“Do not thus contemplate the terrors of the sea,” he said to Wenamon. “For if you do that you should also contemplate my own. Come, I have not done to you what they did to certain former envoys. They spent seventeen years in this land, and they died where they were.” Then, turning to an attendant, “Take him,” he said, “and let him see the tomb in which they lie.”
“Oh, don’t let me see it,” Wenamon tells us that he cried in anguish; but, recovering his composure, he continued in a more valiant strain. “Mere human beings,” he said, “were the envoys who were then sent. There was no god among them (as there now is).”
The prince had recently ordered an engraver to write a commemorative inscription upon a stone tablet recording the fact that the king of the gods had sent Amon-of-the-Road to Byblos as his divine messenger and Wenamon as his human messenger, that timber had been asked for and supplied, and that in return Amon had promised him ten thousand years of celestial life over and above that of ordinary persons. Wenamon now reminded him of this, asking him why he should talk so slightingly of the Egyptian envoys when the making of this tablet showed that in reality he considered their presence an honour. Moreover, he pointed out that when in future years an envoy from Egypt should read this tablet, he would of course pronounce at once the magical prayers which would procure for the prince, who would probably then be in hell after all, a draught of water. This remark seems to have tickled the prince’s fancy, for he gravely acknowledged its value, and spoke no more in his former strain. Wenamon closed the interview by promising that the High Priest of Amon-Ra would fully reward him for his various kindnesses.
Shortly after this the Egyptian paid another visit to the sea-shore to feast his eyes upon the logs. He must have been almost unable to contain himself in the delight and excitement of the ending of his task and his approaching return, in triumph to Egypt; and we may see him jauntily walking over the sand, perhaps humming a tune to himself. Suddenly he observed a fleet of eleven ships sailing towards the town, and the song must have died upon his lips.
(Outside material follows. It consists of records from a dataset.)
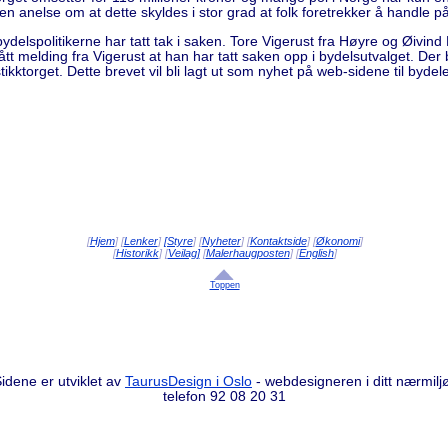
en anelse om at dette skyldes i stor grad at folk foretrekker å handle på
 bydelspolitikerne har tatt tak i saken. Tore Vigerust fra Høyre og Øivin
fått melding fra Vigerust at han har tatt saken opp i bydelsutvalget. D
ikktorget. Dette brevet vil bli lagt ut som nyhet på web-sidene til bydel
[
Hjem
] [
Lenker
]
[Styre
] [
Nyheter
] [
Kontaktside
] [
Økonomi
]
[
Historikk
] [
Veilag]
[
Malerhaugposten
] [
English
]
Toppen
idene er utviklet av
TaurusDesign i Oslo
- webdesigneren i ditt nærmilj
telefon 92 08 20 31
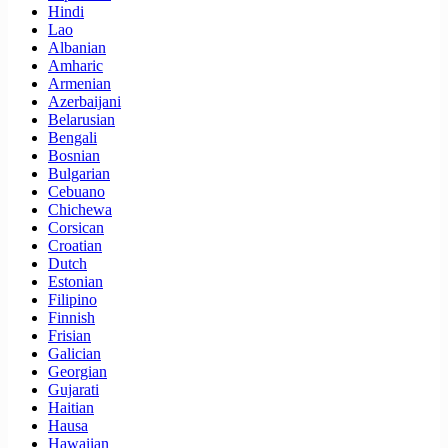
Hindi
Lao
Albanian
Amharic
Armenian
Azerbaijani
Belarusian
Bengali
Bosnian
Bulgarian
Cebuano
Chichewa
Corsican
Croatian
Dutch
Estonian
Filipino
Finnish
Frisian
Galician
Georgian
Gujarati
Haitian
Hausa
Hawaiian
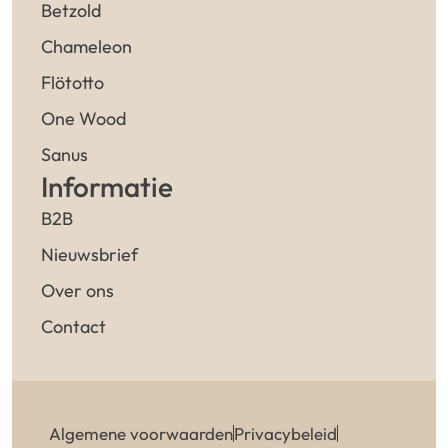
Betzold
Chameleon
Flötotto
One Wood
Sanus
Informatie
B2B
Nieuwsbrief
Over ons
Contact
Algemene voorwaarden
Privacybeleid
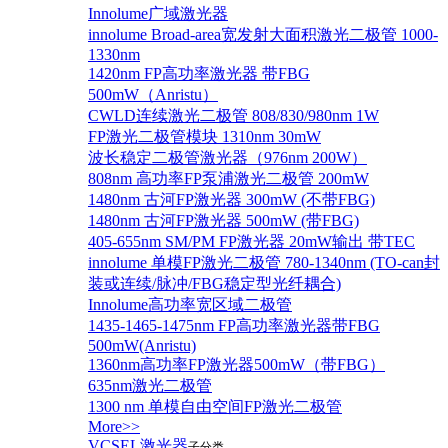
Innolume广域激光器
innolume Broad-area宽发射大面积激光二极管 1000-
1330nm
1420nm FP高功率激光器 带FBG
500mW（Anristu）
CWLD连续激光二极管 808/830/980nm 1W
FP激光二极管模块 1310nm 30mW
波长稳定二极管激光器（976nm 200W）
808nm 高功率FP泵浦激光二极管 200mW
1480nm 古河FP激光器 300mW (不带FBG)
1480nm 古河FP激光器 500mW (带FBG)
405-655nm SM/PM FP激光器 20mW输出 带TEC
innolume 单模FP激光二极管 780-1340nm (TO-can封
装或连续/脉冲/FBG稳定型光纤耦合)
Innolume高功率宽区域二极管
1435-1465-1475nm FP高功率激光器带FBG
500mW(Anristu)
1360nm高功率FP激光器500mW（带FBG）
635nm激光二极管
1300 nm 单模自由空间FP激光二极管
More>>
VCSEL激光器
子分类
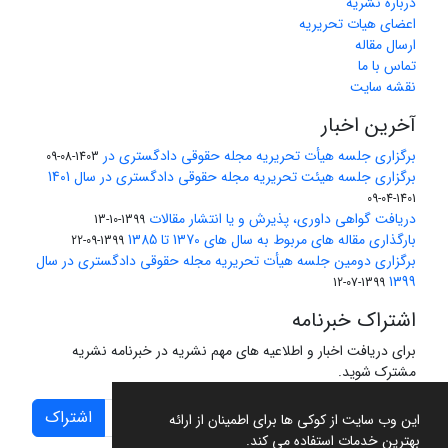
درباره نشریه
اعضای هیات تحریریه
ارسال مقاله
تماس با ما
نقشه سایت
آخرین اخبار
برگزاری جلسه هیأت تحریریه مجله حقوقی دادگستری در
1403-08-09
برگزاری جلسه هیئت تحریریه مجله حقوقی دادگستری در سال 1401
1401-04-09
دریافت گواهی داوری، پذیرش و یا انتشار مقالات
1399-10-13
بارگذاری مقاله های مربوط به سال های 1370 تا 1385
1399-09-22
برگزاری دومین جلسه هیأت تحریریه مجله حقوقی دادگستری در سال
1399
1399-07-12
اشتراک خبرنامه
برای دریافت اخبار و اطلاعیه های مهم نشریه در خبرنامه نشریه
مشترک شوید.
اشتراک
این وب سایت از کوکی ها برای اطمینان از ارائه
بهترین خدمات استفاده می کند.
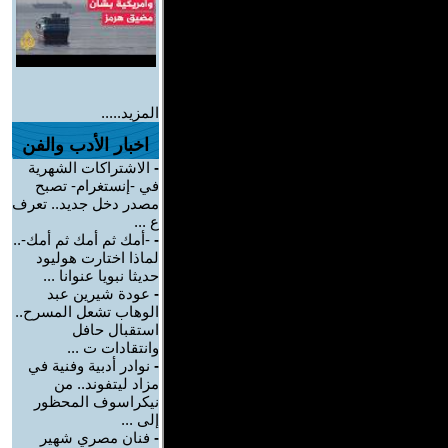
المزيد.....
اخبار الأدب والفن
-
الاشتراكات الشهرية
في -إنستغرام- تصبح
مصدر دخل جديد.. تعرف
ع ...
-
-أمك ثم أمك ثم أمك-..
لماذا اختارت هوليود
حديثا نبويا عنوانا ...
-
عودة شيرين عبد
الوهاب تشعل المسرح..
استقبال حافل
وانتقادات ت ...
-
نوادر أدبية وفنية في
مزاد ليتفوند.. من
نيكراسوف المحظور
إلى ...
-
فنان مصري شهير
As they drew nearer he saw to his horror that they belonged to the Sicilians of Dor, and we must picture him biting his nails in his anxiety as he stood amongst the logs. Presently they were within hailing distance, and some one called to them asking their business. The reply rang across the water, brief and terrible; “Arrest Wenamon! Let not a ship of his pass to Egypt.” Hearing these words the envoy of Amon-Ra, king of the gods, just now so proudly boasting, threw himself upon the sand and burst into tears.
The sobs of the wretched man penetrated to a chamber in which the prince’s secretary sat writing at the open window, and he hurried over to the prostrate figure. “Whatever is the matter with you?” he said, tapping the man on the shoulder.